Das Berufungsgericht bestätigte die erstgerichtliche Entscheidung und führte aus: Für die Anwendung der Regeln über den Vorteilsausgleich sei kein Raum. Das Verhalten des Klägers, der dem Geschäftsführer der beklagten Partei zwei Faustschläge ins Gesicht versetzt habe, wiege gegenüber dem festgestellten Halten des Kopfes des Klägers durch den Geschäftsführer so viel schwerer, daß ein Vorteilsausgleich nicht in Frage komme. Dieses Festhalten am Kopf stelle keine so erhebliche Ehrverletzung dar, daß sie zwei Faustschläge ins Gesicht rechtfertigen könnte.

Der Kläger ficht die berufungsgerichtliche Entscheidung zur Gänze wegen unrichtiger rechtlicher Beurteilung an und beantragt, sie im klagsstattgebenden Sinn abzuändern; hilfsweise stellt er einen Aufhebungsantrag.

Die beklagte Partei hat sich am Revisionsverfahren nicht beteiligt.

Rechtliche Beurteilung

Die Revision ist teilweise berechtigt.

In den Punkten 1 bis 3 der Revisionsschrift versucht der Kläger unzulässigerweise, die Tatsachenfeststellungen der Vorinstanzen zu bekämpfen.

Zu Recht bekämpft er aber unter Punkt 4 die Nichtanwendung der Regeln über den "Vorteilsausgleich" (§ 1162 c ABGB, § 32 AngG ua). Das Berufungsgericht gesteht zwar das grundsätzliche Vorliegen der Voraussetzungen für eine Kulpakompensation zu, verneint aber einen Zuspruch bzw Teilzuspruch an den Kläger mit der Begründung, sein schuldhaftes Verhalten wiege so viel schwerer als das des Geschäftsführers der beklagten Partei, daß ein Vorteilsausgleich in concreto nicht in Betracht komme. Diese Ansicht kann nicht geteilt werden.

Trifft beide Teile ein Mitverschulden an der vorzeitigen Auflösung des Arbeitsverhältnisses, so hat der Richter nach freiem Ermessen zu entscheiden, ob und in welcher Höhe ein Ersatz gebührt (§ 1162 c ABGB sowie § 32 AngG ua). Die Rechtsfigur des Mitverschuldens eröffnet dem Gericht im Wege des Vorteilsausgleichs die Möglichkeit, alle Nuancen der zu einer vorzeitigen Beendigung des Arbeitsverhältnisses führenden Geschehnisse nach Maßgabe der beiderseitigen Verschuldensanteile zu berücksichtigen.
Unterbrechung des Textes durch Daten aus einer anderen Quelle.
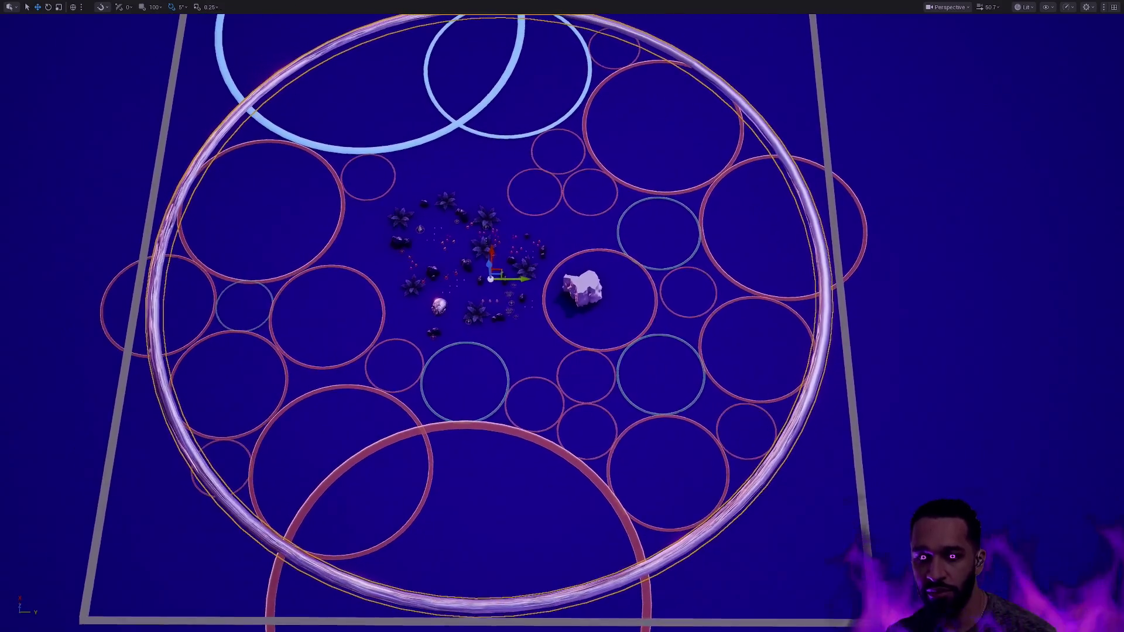
left_click_drag(703, 318, 692, 318)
Die Vornahme eines Vorteilsausgleiches setzt voraus, daß ein mit der vorzeitigen Auflösung des Arbeitsverhältnisses im kausalen Zusammenhang stehendes schuldhaftes Verhalten beider Vertragsparteien vorliegt. Es muß ein die Bedingung für die Vertragsauflösung bildendes schuldhaftes Verhalten des einen Teiles zu einem solchen Verhalten des anderen Teiles hinzutreten. Im Bereich der Entlassung muß daher ein schuldhaftes Verhalten des Arbeitnehmers vorliegen, das im Zusammenwirken mit einem ebenfalls schuldhaften Verhalten des Arbeitgebers für die Entlassung ursächlich war; allerdings darf dieses Verhalten des Arbeitgebers nicht nur in der Abgabe einer (ungerechtfertigten) Entlassungserklärung bestehen (Kuderna, Entlassungsrecht2, 74 f, Krejci in Rummel ABGB I2 Rz 2 ff zu § 1162 c ABGB; vgl dort auch zum Begriff der "Kulpakompensation").
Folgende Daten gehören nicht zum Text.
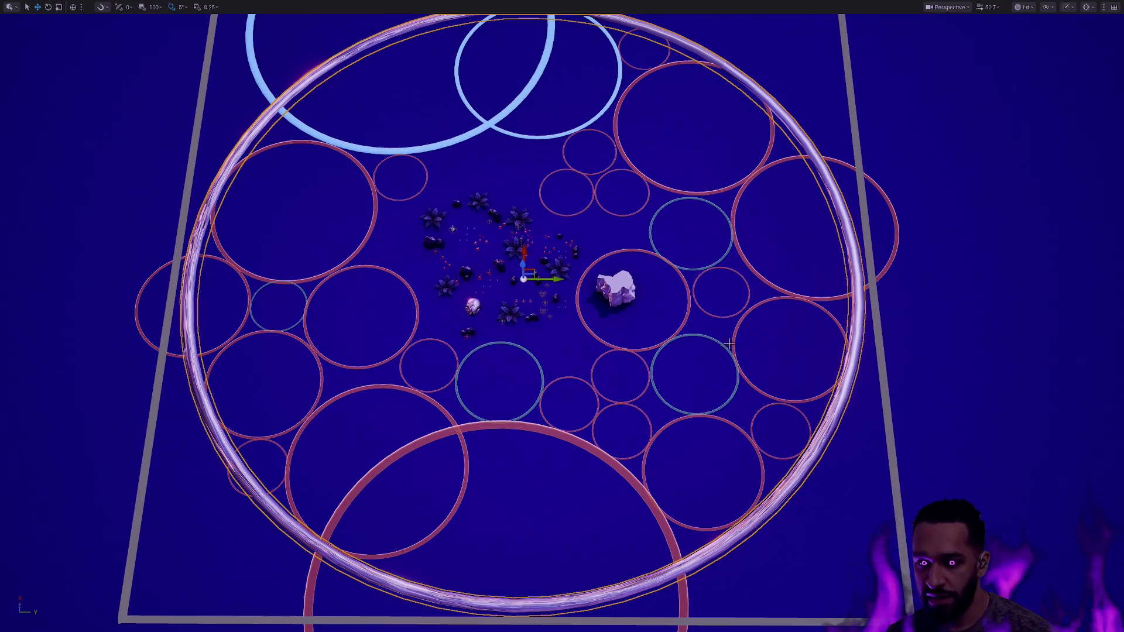
scroll(767, 243, "down", 5)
Hier bildet das schuldhafte Verhalten des Klägers (Faustschläge gegen den Geschäftsführer seiner Dienstgeberin, die zu dessen Sturz und zu einer blutenden Wunde im Bereich seiner Lippen führten) zweifellos einen gerechtfertigten Entlassungsgrund. Zu diesem Verhalten tritt aber ein damit in kausalem Zusammenhang stehendes schuldhaftes Verhalten des Geschäftsführers seiner Arbeitsgeberin, das dieser zuzurechnen ist, hinzu, welches das schuldhafte Verhalten des klagenden Arbeitnehmers in einem anderen, weniger schwerwiegendem Licht erscheinen, die Schuld aber bestehen läßt (Kuderna aaO 76; Krejci aaO Rz 2 mit vergleichbaren Beispielen aus der Judikatur). Es kann hier dahingestellt bleiben, ob das unmittelbar vorangehende Verhalten des Geschäftsführers der beklagten Partei (Festhalten des Klägers an Kopf und Ohren und Beschimpfungen wegen eines unzureichenden Arbeitsergebnisses) den Kläger zum sofortigen vorzeitigen Austritt berechtigt hätte. Aber auch wenn man dies verneinte, schwächt das Verhalten des Geschäftsführers die Schuld des klagenden Arbeitnehmers in nicht unbeträchtlich ein. Die Schuld des Klägers ist allerdings erheblich größer als die des Geschäftsführers der beklagten Partei, weil der Kläger mit seinen wuchtigen Faustschlägen eine angemessene Reaktion auf die Beschimpfungen des Geschäftsführers und dessen Festhalten und "An-den-Ohren-ziehen" bei weitem überschritten hat, selbst wenn der Kläger bei dem vorangegangenen "Gerangel" die von ihm behaupteten - von den Vorinstanzen aber nicht festgestellten - geringfügigen Verletzungen (Kratzwunden an den Händen, Rötungen an den Ohren) erlitten hätte.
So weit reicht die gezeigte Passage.